De engel is Apollion. Hij heeft een kijkje genomen op aarde, waar Adam en Eva rondlopen in het paradijs. Bij de eerste regels: ‘Mijn Belial ging hene op lucht en vleugels drijven / om uit te zien waar ons Apollion mag blijven’ vraagt het publiek zich nog af wat voor wartaal de engel uitslaat. Maar al snel wordt de toeschouwer meegesleept door de verrukkelijke beschrijving van de engel en de poëzie van zijn woorden.
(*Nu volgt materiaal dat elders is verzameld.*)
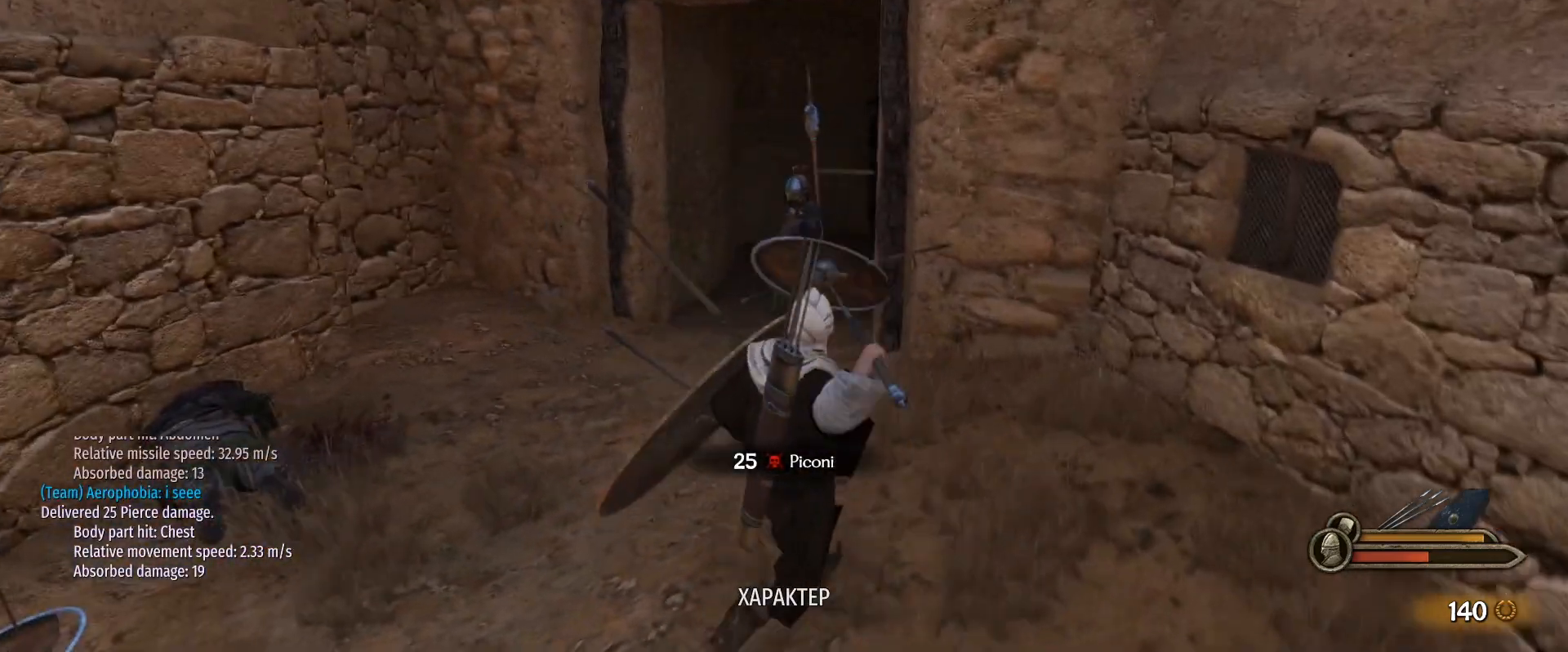
{"keys": ["w"], "mouse": [], "events": [[33, "mouse_right", "down"], [83, "mouse_left", "down"], [167, "mouse_right", "up"], [217, "mouse_left", "up"], [417, "d", "up"]]}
Apollion heeft in de prachtige natuur Adam en Eva zien rondlopen. Hij weet bijna niet hoe hij uit zijn woorden moet komen, zo mooi als alles was. Vooral Eva… God heeft grote plannen met deze mensen. Hij vindt ze belangrijker dan de engelen. Een aantal engelen begint ontevreden te worden. Wat is dat? Zij hebben verdorie altijd God gediend, en nu trekt hij de mensen voor! Bovendien zijn de mensen met z’n tweeën, terwijl zij altijd in hun eentje zijn.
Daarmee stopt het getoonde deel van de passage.